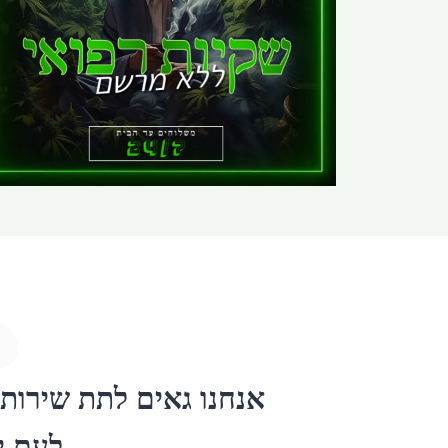
C
אנחנו גאים לתת שירות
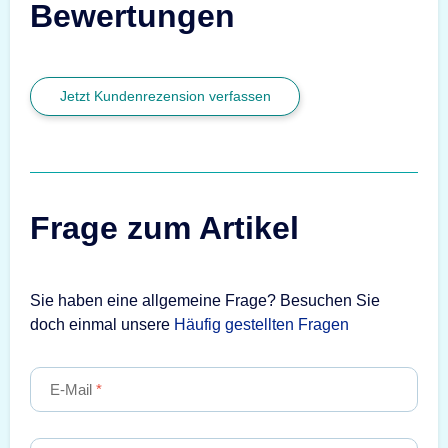
Bewertungen
Jetzt Kundenrezension verfassen
Frage zum Artikel
Sie haben eine allgemeine Frage? Besuchen Sie
doch einmal unsere
Häufig gestellten Fragen
E-Mail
****************
**Written task**.
Switch "Bewertungen" to "Rezensionen" in the material, leaving every other line unchanged. Give only the text and omit the pictures.

**Answer section**.
C
אנחנו גאים לתת שירות
Rezensionen
Jetzt Kundenrezension verfassen
Frage zum Artikel
Sie haben eine allgemeine Frage? Besuchen Sie
doch einmal unsere
Häufig gestellten Fragen
E-Mail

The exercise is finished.